Source material -
◇ ◇ ◇ ◇ ◇ ◇ ◇
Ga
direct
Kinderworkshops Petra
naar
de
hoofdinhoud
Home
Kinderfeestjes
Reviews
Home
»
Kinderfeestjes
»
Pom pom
◇ ◇ ◇ ◇ ◇ ◇ ◇
Activity -
Every line above has to be restated word for word.

Output below -
Ga
direct
Kinderworkshops Petra
naar
de
hoofdinhoud
Home
Kinderfeestjes
Reviews
Home
»
Kinderfeestjes
»
Pom pom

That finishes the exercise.